L’engrenage s’enclenche aussi pendant un mois de mars, mais en 2005, il y a dix-sept ans, au checkpoint de Qualandia alors que Salah est en route pour Ramallah, avec des amis. Il est arrêté et emprisonné au motif qu’il est soupçonné d’appartenir au FPLP et qu’il aurait eu l’intention de participer à un complot visant à assassiner le rabbin Ovadia Yosef, leader spirituel du parti religieux ultra-orthodoxe Shass, ancien Grand Rabbin d’Israël. Il a toujours nié les faits mais il a plaidé coupable sur les conseils de son avocate Lea Tsemel, afin de diviser sa peine originelle de 14 années par deux.
Le 18 décembre 2011, Salah Hammouri est finalement libéré, au cours d’un échange de prisonniers qui a vu la libération de 1 027 Palestiniens du système colonial israélien d’emprisonnement punitif, et le retour en Israël de Gilat Shalit, soldat franco-israélien, dont la double nationalité lui a permis d’être fait citoyen d’honneur de la Ville de Paris en décembre 2008, une distinction inlassablement refusée à Salah.
Machine à broyer
Après un voyage en France, le pays de sa mère, où il rencontre celle qui deviendra sa femme et la mère de ses deux enfants, Salah Hammouri envisage son avenir : « À mon retour en Palestine, j’ai réorienté mes études de sociologie vers le droit, dans l’espoir de devenir avocat et de défendre celles et ceux qui, comme moi, étaient retenus prisonniers par l’occupation israélienne. J’ai commencé à entrevoir la possibilité de me tailler une vie dans ma ville natale d’Al-Quds, malgré le poids écrasant du régime colonial brutal israélien.
Mais Israël avait d’autres plans ».
La machine à broyer les familles, à séparer ceux qui s’aiment, à expulser les habitants de leurs maisons, à refuser les droits élémentaires à son voisin, va alors se jeter aux trousses de Salah et de sa famille. Dès 2015, le harcèlement reprend : interdiction de se rendre en Cisjordanie pour passer ses examens (Salah est inscrit à l’université de Bethléem-Abus Dis) ; expulsion de sa femme, enceinte, vers la France ; 13 mois de détention en 2017 ; 9 jours en 2020…

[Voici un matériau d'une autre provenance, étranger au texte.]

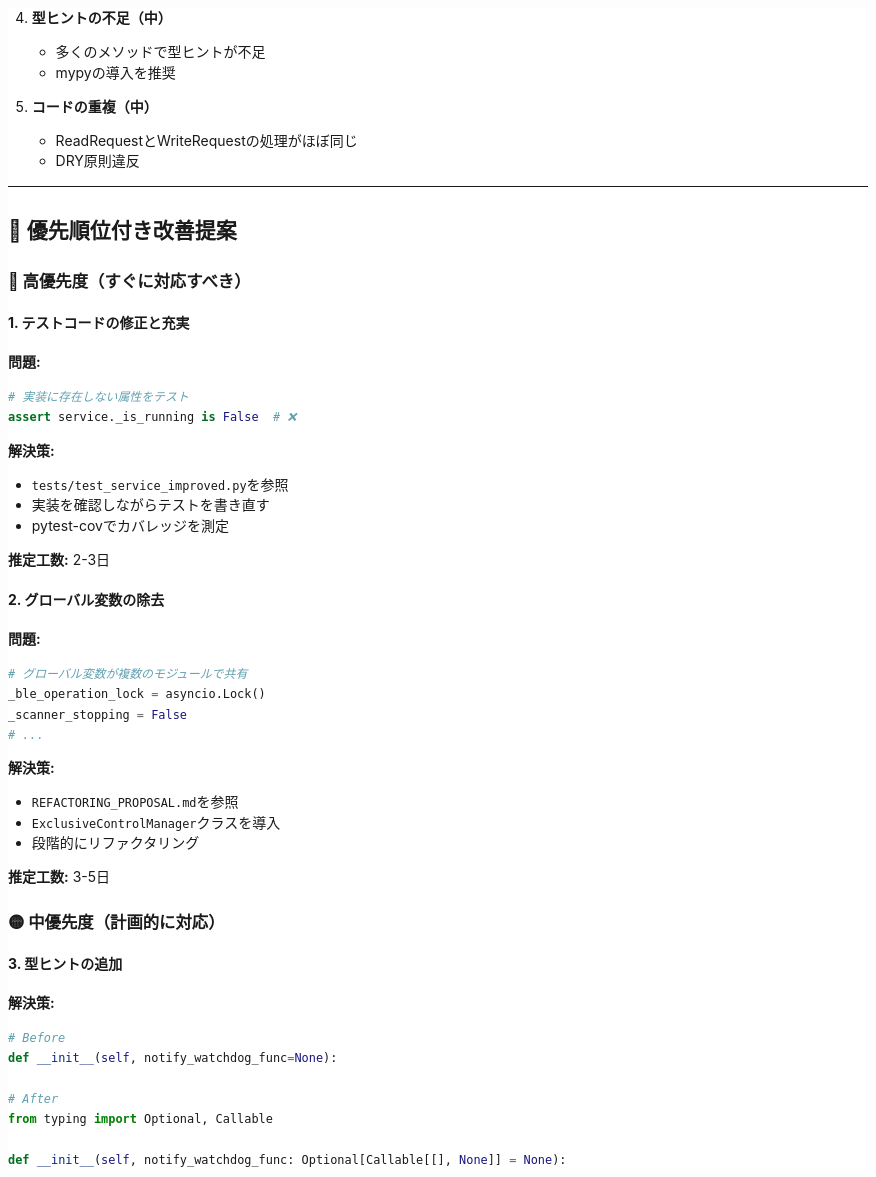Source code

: 4. **型ヒントの不足（中）**
   - 多くのメソッドで型ヒントが不足
   - mypyの導入を推奨

5. **コードの重複（中）**
   - ReadRequestとWriteRequestの処理がほぼ同じ
   - DRY原則違反

---

## 🔧 優先順位付き改善提案

### 🔴 高優先度（すぐに対応すべき）

#### 1. テストコードの修正と充実
**問題:**
```python
# 実装に存在しない属性をテスト
assert service._is_running is False  # ❌
```

**解決策:**
- `tests/test_service_improved.py`を参照
- 実装を確認しながらテストを書き直す
- pytest-covでカバレッジを測定

**推定工数:** 2-3日

#### 2. グローバル変数の除去
**問題:**
```python
# グローバル変数が複数のモジュールで共有
_ble_operation_lock = asyncio.Lock()
_scanner_stopping = False
# ...
```

**解決策:**
- `REFACTORING_PROPOSAL.md`を参照
- `ExclusiveControlManager`クラスを導入
- 段階的にリファクタリング

**推定工数:** 3-5日

### 🟡 中優先度（計画的に対応）

#### 3. 型ヒントの追加
**解決策:**
```python
# Before
def __init__(self, notify_watchdog_func=None):

# After
from typing import Optional, Callable

def __init__(self, notify_watchdog_func: Optional[Callable[[], None]] = None):
```
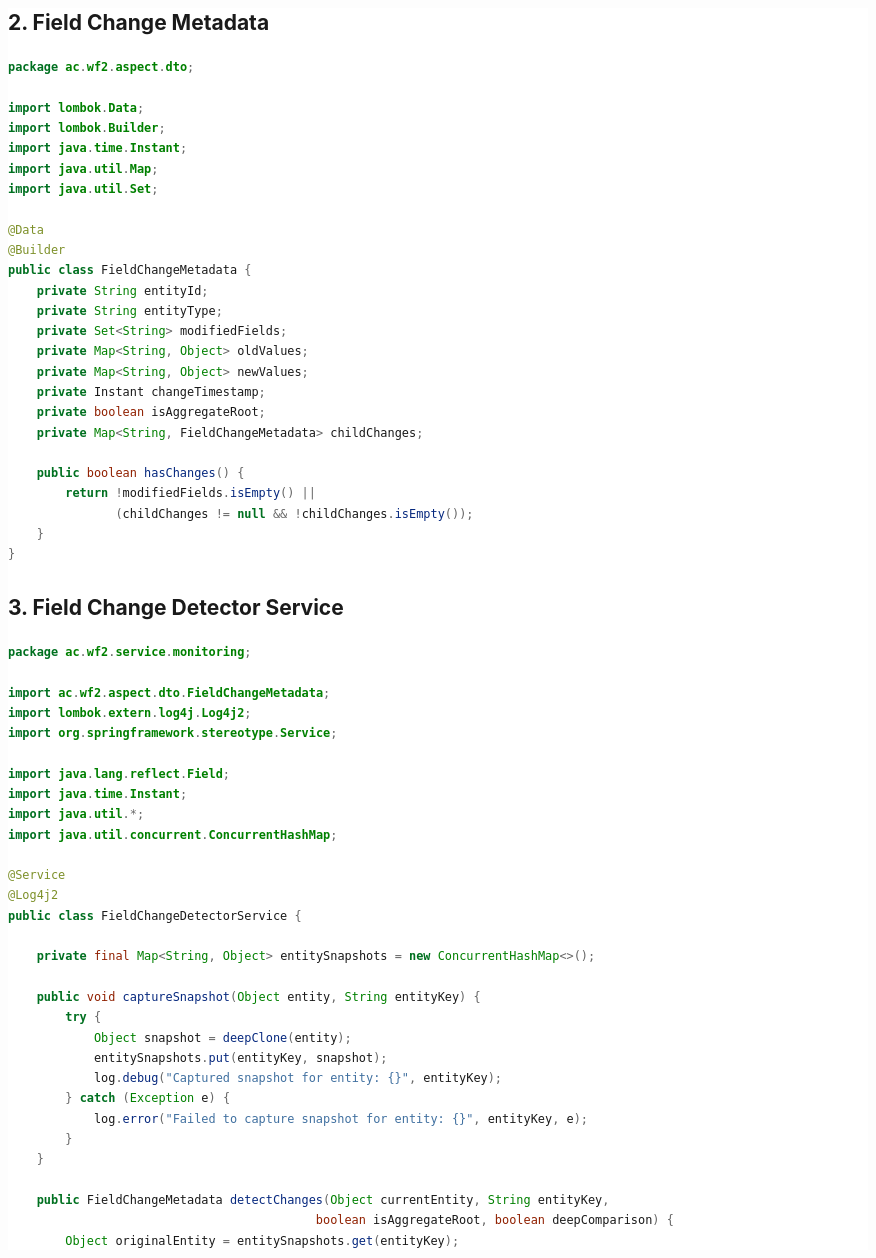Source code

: ## 2. Field Change Metadata

```java
package ac.wf2.aspect.dto;

import lombok.Data;
import lombok.Builder;
import java.time.Instant;
import java.util.Map;
import java.util.Set;

@Data
@Builder
public class FieldChangeMetadata {
    private String entityId;
    private String entityType;
    private Set<String> modifiedFields;
    private Map<String, Object> oldValues;
    private Map<String, Object> newValues;
    private Instant changeTimestamp;
    private boolean isAggregateRoot;
    private Map<String, FieldChangeMetadata> childChanges;
    
    public boolean hasChanges() {
        return !modifiedFields.isEmpty() || 
               (childChanges != null && !childChanges.isEmpty());
    }
}
```

## 3. Field Change Detector Service

```java
package ac.wf2.service.monitoring;

import ac.wf2.aspect.dto.FieldChangeMetadata;
import lombok.extern.log4j.Log4j2;
import org.springframework.stereotype.Service;

import java.lang.reflect.Field;
import java.time.Instant;
import java.util.*;
import java.util.concurrent.ConcurrentHashMap;

@Service
@Log4j2
public class FieldChangeDetectorService {
    
    private final Map<String, Object> entitySnapshots = new ConcurrentHashMap<>();
    
    public void captureSnapshot(Object entity, String entityKey) {
        try {
            Object snapshot = deepClone(entity);
            entitySnapshots.put(entityKey, snapshot);
            log.debug("Captured snapshot for entity: {}", entityKey);
        } catch (Exception e) {
            log.error("Failed to capture snapshot for entity: {}", entityKey, e);
        }
    }
    
    public FieldChangeMetadata detectChanges(Object currentEntity, String entityKey, 
                                           boolean isAggregateRoot, boolean deepComparison) {
        Object originalEntity = entitySnapshots.get(entityKey);
```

En tant qu’avocat de l’association Addameer, il subit le harcèlement réservé aux défenseurs des droits de l’Homme, qui consiste notamment à espionner son téléphone portable grâce au logiciel Pegasus. Avec la FIDH et la LDH, Salah Hammouri a déposé plainte en avril 2022, en France, contre le groupe NSO (propriétaire du logiciel Pegasus), ce qui a donné lieu à l’ouverture d’une information judiciaire.
En tant qu’habitant du quartier de Kufr Aqab, il subit la révocation de son statut de résident de Jérusalem et la suppression de ses droits à l’assurance-maladie. Vivre derrière le mur, c’est aussi vivre à l’ombre de l’apartheid et être à la merci de sa machine répressive à tout moment, à n’importe quel endroit.

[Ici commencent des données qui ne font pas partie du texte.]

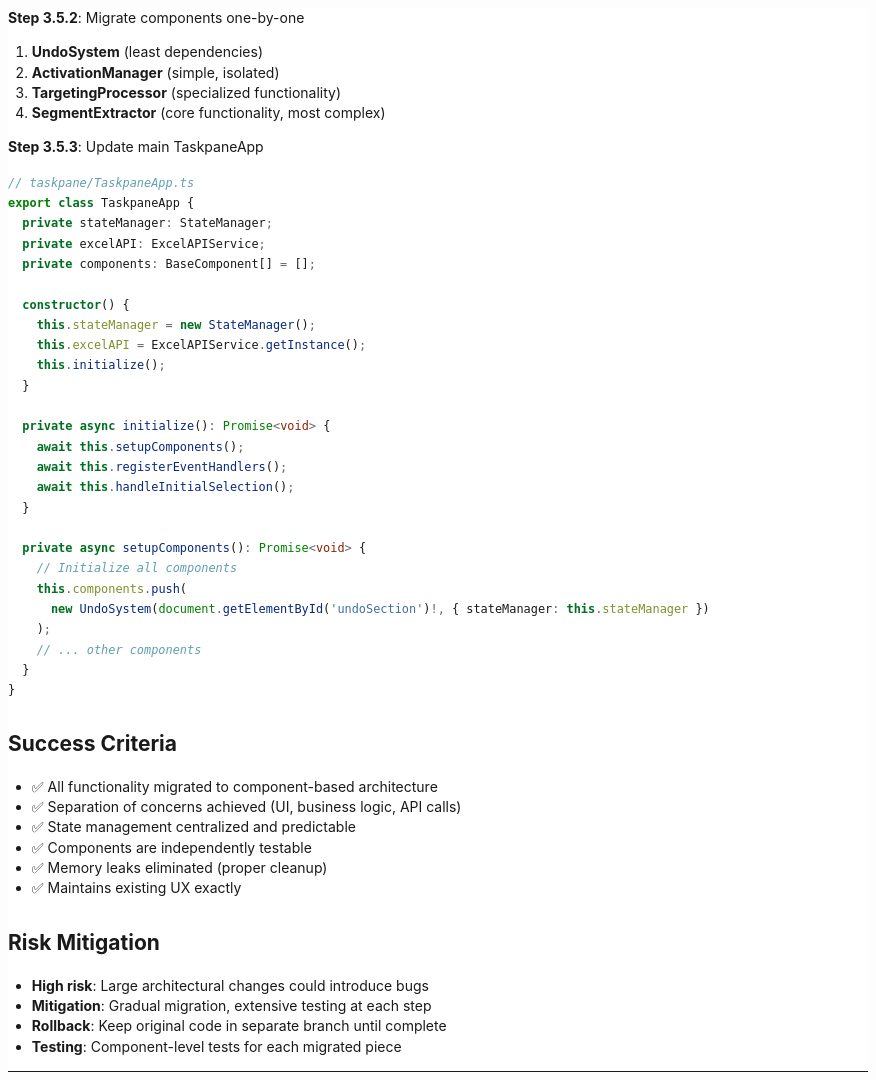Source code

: **Step 3.5.2**: Migrate components one-by-one

1. **UndoSystem** (least dependencies)
2. **ActivationManager** (simple, isolated)
3. **TargetingProcessor** (specialized functionality)
4. **SegmentExtractor** (core functionality, most complex)

**Step 3.5.3**: Update main TaskpaneApp

```typescript
// taskpane/TaskpaneApp.ts
export class TaskpaneApp {
  private stateManager: StateManager;
  private excelAPI: ExcelAPIService;
  private components: BaseComponent[] = [];

  constructor() {
    this.stateManager = new StateManager();
    this.excelAPI = ExcelAPIService.getInstance();
    this.initialize();
  }

  private async initialize(): Promise<void> {
    await this.setupComponents();
    await this.registerEventHandlers();
    await this.handleInitialSelection();
  }

  private async setupComponents(): Promise<void> {
    // Initialize all components
    this.components.push(
      new UndoSystem(document.getElementById('undoSection')!, { stateManager: this.stateManager })
    );
    // ... other components
  }
}
```

## Success Criteria

- ✅ All functionality migrated to component-based architecture
- ✅ Separation of concerns achieved (UI, business logic, API calls)
- ✅ State management centralized and predictable
- ✅ Components are independently testable
- ✅ Memory leaks eliminated (proper cleanup)
- ✅ Maintains existing UX exactly

## Risk Mitigation

- **High risk**: Large architectural changes could introduce bugs
- **Mitigation**: Gradual migration, extensive testing at each step
- **Rollback**: Keep original code in separate branch until complete
- **Testing**: Component-level tests for each migrated piece

---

Enfin, en tant que Palestinien, Salah Hammouri est emprisonné sous le régime de la détention administrative, une mesure héritée du mandat britannique, qui permet d’enfermer une personne gênante sans avocat, sans dossier, sans procès et… sans limite. Un régime évidemment contraire au droit international.
Timidité
Mis bout à bout les accusations et leurs corollaires de punitions arbitraires n’ont qu’un seul but : que Salah s’en aille. La meilleure réponse ne peut venir que de ses propres mots : « Tout ce qui est méthodiquement déployé par le régime d’apartheid israélien vise à me faire taire et à me pousser à quitter le pays. […] Mais je préfère encore [que mes enfants] sachent que leur père s’est battu pour la justice plutôt que d’accepter passivement le nettoyage ethnique ; je préfère encore faire tout ce qui est en mon pouvoir pour tenir fermement ancré sur ma terre plutôt que d’acquiescer au harcèlement d’Israël ».

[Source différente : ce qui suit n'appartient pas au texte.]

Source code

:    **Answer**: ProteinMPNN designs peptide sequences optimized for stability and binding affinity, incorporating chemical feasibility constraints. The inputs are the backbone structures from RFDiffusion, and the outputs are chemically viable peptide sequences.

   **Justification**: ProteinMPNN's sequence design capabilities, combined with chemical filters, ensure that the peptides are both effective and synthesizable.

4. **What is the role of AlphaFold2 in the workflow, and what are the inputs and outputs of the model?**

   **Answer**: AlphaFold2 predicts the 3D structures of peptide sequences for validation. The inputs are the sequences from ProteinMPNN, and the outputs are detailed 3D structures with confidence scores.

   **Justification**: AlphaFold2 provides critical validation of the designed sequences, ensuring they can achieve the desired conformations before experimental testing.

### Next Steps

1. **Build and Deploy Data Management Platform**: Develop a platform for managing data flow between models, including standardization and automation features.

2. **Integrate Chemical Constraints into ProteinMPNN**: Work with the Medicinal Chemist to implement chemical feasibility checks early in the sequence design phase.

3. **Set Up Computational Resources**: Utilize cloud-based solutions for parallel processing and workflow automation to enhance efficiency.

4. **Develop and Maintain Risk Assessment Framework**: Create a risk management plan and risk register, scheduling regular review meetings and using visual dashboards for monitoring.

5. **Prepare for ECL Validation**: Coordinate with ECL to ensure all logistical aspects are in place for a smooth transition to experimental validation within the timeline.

L’évocation du destin de Salah Hammouri, citoyen français, ne serait pas complète sans parler de la timidité des autorités de notre pays à aborder son cas. Du refus de recevoir la famille quand Nicolas Sarkozy était au pouvoir, au rappel de l’impossibilité d’intervenir dans la justice d’un État de droit depuis, il faut toute la force et le courage de sa famille, de ses amis, de son comité de soutien pour rappeler sans relâche le sort qui lui est réservé. À lui et à tous les autres.